LRT launch date delayed until spring 2019
Light rail transit faces yet another delay, report reveals
The LRT will not begin operation until spring 2019 — that's according to a report that landed at the region's planning and works committee.
It's the latest in a series of delays for the project. In April, regional Coun. Tom Galloway said service was set to begin in December of this year.
"We indicated that was an aggressive schedule," Galloway said after the meeting.
"We were trying to keep their feet to the fire and they said it could be accomplished ... and they haven't been able to accomplish it."
A report to committee in September also still indicated a December start date.
The new report saying service can't begin until spring was brought before the region's planning and works committee on Tuesday morning.
"Significantly, no vehicles are yet fully ready for service, in that they have not yet achieved preliminary acceptance certificate," the report said. The region takes ownership of the vehicles once that certificate is completed.
Reason for delay
There are currently 11 vehicles in Waterloo, while three remain in Kingston.
One train is scheduled to be delivered in the coming days, while the remaining two trains still have specialized equipment being installed, said Thomas Schmidt, commissioner of transportation and environmental services for the region.

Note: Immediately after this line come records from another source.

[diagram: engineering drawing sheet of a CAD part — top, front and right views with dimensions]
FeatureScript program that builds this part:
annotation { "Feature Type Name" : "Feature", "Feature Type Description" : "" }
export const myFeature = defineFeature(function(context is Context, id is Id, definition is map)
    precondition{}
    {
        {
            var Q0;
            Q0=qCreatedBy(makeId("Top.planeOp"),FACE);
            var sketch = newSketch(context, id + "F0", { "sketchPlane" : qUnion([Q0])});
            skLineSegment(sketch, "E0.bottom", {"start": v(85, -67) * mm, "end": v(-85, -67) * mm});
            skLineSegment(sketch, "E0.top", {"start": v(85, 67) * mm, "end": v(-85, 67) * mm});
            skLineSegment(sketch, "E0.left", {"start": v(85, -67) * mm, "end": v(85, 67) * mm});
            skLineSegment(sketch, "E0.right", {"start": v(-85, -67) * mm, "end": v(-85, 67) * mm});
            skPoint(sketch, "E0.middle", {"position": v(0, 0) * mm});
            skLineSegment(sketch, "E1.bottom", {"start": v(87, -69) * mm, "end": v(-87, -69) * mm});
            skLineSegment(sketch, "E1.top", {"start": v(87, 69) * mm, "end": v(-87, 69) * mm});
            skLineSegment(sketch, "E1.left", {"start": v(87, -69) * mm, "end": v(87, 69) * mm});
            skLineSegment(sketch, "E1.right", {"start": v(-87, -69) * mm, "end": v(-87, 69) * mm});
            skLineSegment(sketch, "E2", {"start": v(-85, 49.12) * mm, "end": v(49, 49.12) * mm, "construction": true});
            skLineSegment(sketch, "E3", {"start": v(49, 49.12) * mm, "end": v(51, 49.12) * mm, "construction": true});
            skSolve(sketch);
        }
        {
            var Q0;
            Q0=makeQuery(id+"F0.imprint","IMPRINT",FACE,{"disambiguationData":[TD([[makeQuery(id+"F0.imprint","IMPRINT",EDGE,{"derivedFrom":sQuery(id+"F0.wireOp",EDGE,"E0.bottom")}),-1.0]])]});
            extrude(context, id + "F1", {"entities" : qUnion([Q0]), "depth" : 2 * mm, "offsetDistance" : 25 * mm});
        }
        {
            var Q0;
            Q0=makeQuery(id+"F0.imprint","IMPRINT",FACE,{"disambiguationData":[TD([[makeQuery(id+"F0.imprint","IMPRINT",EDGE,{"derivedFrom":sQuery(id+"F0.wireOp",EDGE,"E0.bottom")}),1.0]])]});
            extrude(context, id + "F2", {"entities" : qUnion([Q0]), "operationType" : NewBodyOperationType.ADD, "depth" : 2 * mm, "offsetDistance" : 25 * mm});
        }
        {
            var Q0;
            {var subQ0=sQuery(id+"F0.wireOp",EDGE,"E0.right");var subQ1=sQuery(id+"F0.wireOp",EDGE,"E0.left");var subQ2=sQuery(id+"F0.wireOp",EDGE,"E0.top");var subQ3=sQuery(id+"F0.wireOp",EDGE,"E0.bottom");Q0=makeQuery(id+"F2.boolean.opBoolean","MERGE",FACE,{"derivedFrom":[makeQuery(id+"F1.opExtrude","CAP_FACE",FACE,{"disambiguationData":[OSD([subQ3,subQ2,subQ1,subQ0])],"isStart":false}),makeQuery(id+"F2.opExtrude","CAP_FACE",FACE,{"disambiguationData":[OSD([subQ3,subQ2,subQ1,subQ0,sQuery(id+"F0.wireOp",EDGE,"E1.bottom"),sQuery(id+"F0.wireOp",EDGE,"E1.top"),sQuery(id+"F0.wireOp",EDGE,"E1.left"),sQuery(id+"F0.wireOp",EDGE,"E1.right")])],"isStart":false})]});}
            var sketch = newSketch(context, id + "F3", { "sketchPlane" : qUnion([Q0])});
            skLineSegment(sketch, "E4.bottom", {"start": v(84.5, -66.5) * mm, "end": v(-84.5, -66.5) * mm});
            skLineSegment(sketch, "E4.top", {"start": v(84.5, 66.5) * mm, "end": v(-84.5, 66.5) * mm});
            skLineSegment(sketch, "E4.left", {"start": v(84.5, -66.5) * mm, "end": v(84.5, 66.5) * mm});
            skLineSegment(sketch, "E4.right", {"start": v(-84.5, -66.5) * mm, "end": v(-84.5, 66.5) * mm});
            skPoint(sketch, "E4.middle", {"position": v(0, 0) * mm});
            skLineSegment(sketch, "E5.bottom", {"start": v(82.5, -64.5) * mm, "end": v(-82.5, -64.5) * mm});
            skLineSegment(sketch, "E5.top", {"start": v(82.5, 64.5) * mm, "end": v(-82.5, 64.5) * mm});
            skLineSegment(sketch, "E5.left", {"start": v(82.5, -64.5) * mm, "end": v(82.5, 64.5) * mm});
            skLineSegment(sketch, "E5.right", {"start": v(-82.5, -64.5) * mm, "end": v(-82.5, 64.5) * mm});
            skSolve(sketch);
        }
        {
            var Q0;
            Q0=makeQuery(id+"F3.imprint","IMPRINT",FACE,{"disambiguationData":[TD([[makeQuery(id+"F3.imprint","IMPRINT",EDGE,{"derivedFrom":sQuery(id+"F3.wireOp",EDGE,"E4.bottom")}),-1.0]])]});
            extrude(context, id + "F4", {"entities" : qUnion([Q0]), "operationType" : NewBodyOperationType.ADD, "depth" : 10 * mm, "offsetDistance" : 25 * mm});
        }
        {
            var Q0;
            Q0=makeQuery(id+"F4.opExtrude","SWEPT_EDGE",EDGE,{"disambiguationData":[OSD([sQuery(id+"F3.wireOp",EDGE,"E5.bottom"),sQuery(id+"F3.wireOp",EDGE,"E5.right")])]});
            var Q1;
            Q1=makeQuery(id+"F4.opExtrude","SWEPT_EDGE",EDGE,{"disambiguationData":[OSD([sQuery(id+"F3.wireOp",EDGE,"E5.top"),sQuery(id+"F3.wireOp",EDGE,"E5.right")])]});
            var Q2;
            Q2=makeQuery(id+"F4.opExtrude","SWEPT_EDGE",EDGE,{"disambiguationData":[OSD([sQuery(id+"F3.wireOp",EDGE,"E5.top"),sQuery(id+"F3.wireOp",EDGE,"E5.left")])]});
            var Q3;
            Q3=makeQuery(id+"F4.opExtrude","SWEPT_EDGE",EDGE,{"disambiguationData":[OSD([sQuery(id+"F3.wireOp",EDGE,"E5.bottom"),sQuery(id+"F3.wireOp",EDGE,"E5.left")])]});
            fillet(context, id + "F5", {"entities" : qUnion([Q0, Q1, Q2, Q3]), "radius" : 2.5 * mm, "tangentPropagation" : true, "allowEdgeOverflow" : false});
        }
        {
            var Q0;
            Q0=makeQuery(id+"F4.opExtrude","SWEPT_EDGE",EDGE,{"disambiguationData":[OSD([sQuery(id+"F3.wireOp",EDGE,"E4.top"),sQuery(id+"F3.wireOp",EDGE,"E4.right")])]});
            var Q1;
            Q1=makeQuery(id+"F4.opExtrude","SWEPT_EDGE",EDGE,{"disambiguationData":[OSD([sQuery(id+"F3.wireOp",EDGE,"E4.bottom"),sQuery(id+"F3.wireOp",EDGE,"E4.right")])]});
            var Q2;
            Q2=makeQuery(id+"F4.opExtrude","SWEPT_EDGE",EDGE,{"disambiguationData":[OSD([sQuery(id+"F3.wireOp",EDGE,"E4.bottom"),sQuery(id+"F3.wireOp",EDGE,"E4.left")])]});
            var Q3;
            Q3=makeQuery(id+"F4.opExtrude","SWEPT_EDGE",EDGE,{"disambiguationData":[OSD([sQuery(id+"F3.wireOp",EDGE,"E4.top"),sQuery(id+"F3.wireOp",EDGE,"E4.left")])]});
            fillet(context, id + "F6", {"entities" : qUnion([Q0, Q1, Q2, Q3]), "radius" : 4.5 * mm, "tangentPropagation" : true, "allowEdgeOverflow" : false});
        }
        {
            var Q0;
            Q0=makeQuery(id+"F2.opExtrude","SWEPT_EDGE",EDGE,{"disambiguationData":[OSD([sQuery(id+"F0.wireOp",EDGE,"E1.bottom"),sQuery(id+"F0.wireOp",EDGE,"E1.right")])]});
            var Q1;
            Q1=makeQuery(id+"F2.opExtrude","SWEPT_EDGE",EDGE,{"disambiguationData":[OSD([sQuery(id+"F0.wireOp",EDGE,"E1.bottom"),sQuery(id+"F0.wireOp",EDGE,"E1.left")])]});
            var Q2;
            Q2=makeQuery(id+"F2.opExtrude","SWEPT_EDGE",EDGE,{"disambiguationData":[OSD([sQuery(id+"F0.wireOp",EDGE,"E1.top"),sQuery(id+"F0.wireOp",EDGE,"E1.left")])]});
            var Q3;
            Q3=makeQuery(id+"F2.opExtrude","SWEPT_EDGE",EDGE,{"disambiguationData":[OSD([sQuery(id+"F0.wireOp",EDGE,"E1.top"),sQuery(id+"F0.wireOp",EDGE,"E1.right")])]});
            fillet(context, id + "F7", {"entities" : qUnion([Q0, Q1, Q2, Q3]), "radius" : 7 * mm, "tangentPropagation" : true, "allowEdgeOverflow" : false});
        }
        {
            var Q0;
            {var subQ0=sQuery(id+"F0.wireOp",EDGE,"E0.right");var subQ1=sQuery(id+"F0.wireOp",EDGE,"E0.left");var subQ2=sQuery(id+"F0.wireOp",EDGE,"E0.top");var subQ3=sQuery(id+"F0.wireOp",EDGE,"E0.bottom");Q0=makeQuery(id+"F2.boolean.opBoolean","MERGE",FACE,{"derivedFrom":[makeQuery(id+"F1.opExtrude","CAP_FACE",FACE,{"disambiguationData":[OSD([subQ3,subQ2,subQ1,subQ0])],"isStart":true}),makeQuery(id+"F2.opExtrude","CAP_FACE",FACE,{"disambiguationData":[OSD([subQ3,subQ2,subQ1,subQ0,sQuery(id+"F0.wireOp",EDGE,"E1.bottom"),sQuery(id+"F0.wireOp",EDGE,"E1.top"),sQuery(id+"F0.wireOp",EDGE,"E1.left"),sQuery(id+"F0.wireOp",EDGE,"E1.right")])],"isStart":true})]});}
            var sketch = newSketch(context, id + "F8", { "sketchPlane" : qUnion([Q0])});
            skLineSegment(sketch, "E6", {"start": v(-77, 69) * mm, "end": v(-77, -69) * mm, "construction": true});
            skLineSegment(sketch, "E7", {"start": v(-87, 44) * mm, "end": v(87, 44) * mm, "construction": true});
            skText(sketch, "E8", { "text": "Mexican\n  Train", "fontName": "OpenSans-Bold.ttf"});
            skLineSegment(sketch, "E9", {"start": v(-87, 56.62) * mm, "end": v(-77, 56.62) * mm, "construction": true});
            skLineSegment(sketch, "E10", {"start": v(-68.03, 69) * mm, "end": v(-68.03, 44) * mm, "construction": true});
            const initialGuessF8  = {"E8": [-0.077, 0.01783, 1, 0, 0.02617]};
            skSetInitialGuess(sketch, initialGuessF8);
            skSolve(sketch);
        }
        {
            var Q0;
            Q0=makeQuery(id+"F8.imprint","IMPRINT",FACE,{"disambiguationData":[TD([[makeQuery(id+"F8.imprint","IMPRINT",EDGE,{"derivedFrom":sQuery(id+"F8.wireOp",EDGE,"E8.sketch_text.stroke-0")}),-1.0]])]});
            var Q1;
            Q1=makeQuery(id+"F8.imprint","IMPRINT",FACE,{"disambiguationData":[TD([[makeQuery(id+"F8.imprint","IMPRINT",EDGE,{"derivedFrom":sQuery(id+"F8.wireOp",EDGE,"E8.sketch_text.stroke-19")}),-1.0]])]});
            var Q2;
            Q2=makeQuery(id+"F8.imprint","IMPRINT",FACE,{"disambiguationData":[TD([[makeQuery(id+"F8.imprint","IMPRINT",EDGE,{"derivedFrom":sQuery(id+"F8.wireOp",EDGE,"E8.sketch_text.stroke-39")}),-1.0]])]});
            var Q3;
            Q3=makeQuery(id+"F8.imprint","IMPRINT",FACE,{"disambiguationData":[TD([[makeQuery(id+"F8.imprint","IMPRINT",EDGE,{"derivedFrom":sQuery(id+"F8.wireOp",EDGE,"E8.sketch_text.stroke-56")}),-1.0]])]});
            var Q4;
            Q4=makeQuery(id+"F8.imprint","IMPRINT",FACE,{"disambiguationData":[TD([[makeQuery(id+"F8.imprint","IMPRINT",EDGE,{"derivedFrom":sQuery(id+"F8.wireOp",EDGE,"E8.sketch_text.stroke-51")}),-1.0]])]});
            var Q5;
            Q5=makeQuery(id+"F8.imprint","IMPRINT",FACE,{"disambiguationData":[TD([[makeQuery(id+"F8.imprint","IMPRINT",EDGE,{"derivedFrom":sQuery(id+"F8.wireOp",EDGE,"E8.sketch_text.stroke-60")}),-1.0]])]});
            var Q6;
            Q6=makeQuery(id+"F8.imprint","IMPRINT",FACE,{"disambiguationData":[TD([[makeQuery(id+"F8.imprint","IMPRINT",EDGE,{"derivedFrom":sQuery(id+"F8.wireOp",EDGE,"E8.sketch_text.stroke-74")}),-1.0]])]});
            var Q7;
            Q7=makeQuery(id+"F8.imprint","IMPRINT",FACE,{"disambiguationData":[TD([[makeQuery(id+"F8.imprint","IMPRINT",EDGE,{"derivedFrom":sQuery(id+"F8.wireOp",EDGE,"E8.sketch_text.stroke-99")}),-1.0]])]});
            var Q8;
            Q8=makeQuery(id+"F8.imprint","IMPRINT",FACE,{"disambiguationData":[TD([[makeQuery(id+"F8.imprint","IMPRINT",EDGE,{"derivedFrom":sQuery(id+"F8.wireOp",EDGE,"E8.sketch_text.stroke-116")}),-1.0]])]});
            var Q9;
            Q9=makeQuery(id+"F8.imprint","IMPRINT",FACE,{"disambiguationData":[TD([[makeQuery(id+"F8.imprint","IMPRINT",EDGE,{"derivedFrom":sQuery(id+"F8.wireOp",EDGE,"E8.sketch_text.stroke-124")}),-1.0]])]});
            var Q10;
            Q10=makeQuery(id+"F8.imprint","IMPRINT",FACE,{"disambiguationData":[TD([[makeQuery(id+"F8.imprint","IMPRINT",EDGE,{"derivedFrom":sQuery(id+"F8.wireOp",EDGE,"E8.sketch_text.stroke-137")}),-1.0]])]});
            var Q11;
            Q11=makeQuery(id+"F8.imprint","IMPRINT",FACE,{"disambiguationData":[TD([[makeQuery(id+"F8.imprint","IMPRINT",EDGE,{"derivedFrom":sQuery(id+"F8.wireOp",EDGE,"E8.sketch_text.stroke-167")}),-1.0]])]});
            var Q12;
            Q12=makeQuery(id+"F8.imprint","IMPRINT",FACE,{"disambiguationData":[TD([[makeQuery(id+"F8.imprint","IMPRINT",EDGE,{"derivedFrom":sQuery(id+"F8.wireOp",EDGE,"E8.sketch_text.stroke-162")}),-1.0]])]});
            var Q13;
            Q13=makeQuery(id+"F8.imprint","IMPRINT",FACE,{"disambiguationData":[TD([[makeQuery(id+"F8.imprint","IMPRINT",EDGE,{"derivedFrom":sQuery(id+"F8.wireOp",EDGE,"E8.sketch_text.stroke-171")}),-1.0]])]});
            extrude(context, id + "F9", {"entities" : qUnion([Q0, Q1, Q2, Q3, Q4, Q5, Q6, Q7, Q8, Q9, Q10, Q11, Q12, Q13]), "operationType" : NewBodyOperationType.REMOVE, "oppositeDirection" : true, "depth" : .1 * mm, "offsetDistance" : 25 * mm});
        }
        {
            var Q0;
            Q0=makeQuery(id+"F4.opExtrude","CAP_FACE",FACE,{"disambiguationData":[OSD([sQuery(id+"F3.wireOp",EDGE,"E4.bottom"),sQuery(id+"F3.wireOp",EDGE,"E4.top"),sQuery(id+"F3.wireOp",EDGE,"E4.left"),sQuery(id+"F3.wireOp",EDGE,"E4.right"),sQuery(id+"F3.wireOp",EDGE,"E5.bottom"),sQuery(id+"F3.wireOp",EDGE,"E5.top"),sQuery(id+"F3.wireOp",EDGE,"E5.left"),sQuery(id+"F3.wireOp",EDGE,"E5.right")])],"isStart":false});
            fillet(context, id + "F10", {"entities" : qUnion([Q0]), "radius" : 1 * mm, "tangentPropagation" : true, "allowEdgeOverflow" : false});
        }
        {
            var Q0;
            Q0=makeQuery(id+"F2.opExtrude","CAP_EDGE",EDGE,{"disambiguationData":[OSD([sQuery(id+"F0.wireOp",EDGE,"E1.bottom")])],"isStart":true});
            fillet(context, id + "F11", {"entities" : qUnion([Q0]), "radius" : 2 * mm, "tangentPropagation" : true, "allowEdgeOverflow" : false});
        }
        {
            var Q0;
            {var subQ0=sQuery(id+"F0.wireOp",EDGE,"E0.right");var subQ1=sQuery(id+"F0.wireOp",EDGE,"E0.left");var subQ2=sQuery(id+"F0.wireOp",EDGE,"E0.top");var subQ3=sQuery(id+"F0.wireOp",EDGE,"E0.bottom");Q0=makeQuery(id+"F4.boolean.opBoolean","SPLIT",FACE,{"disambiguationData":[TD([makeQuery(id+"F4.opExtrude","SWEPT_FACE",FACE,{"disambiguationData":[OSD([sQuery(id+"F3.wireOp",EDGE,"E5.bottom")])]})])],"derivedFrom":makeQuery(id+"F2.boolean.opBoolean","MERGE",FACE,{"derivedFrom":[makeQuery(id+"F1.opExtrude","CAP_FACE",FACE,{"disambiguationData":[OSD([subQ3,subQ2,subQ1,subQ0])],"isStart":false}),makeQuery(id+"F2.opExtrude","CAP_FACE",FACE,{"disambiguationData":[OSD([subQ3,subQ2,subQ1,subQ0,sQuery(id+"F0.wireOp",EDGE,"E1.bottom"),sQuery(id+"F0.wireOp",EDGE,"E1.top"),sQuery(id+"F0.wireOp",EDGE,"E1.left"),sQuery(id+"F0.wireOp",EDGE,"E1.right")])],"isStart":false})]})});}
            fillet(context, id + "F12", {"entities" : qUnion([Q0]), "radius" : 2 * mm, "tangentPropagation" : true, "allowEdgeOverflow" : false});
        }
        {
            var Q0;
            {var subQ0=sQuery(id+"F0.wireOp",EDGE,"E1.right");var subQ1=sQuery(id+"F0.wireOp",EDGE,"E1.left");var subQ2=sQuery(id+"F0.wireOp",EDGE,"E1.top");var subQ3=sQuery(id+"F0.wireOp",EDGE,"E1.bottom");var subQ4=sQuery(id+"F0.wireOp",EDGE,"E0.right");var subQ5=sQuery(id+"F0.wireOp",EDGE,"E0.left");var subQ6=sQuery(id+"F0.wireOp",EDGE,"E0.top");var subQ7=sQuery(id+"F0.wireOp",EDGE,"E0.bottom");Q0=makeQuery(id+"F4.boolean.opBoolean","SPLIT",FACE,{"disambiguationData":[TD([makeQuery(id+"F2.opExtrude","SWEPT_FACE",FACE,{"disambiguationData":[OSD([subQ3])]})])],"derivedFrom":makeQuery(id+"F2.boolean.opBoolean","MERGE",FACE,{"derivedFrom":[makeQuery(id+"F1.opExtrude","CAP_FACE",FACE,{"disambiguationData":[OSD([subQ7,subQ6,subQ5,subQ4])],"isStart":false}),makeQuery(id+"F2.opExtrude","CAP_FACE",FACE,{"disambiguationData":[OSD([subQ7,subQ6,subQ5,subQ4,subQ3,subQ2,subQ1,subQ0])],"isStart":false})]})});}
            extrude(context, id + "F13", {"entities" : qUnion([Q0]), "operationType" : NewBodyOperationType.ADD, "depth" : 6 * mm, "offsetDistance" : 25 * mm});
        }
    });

The report noted the installation of specialized equipment is taking longer than expected. The equipment includes radios, antennas and systems to control gates and traffic signals. That process is now anticipated to be completed in early February.
"Each of these issues has delayed us in getting to the point where the vehicles are ready for service," Schmidt said.
After that, there will still be testing required before the vehicles can be put into service.
Schmidt added there are advantages of having a spring launch in terms of better weather and integrating the LRT system with Grand River Transit.
Bombardier has started dry-run tests for burn-in on some vehicles, but those tests will not count toward the official burn-in mileage each vehicle needs to undergo before they can be put into service.
"The next major step to improve the function and reliability of the vehicles is the issuance of the next software upgrade," the report said.
In the meantime, training for 10 train operators continues, the report noted.
"Training of drivers has been delayed by vehicle reliability issues," the report said, noting the software upgrade is expected to resolve problems. "The Bombardier vehicles are complex vehicles that require routine maintenance as well as any necessary repairs or emergency repairs. Training of staff that will be doing these repairs is continuing."
In terms of cost, the report noted any changes and associated costs can be accommodated within the approved rapid transit funding strategy.
"The region will seek to recover from Bombardier any additional costs incurred as a result of the delays in vehicle delivery," the report said.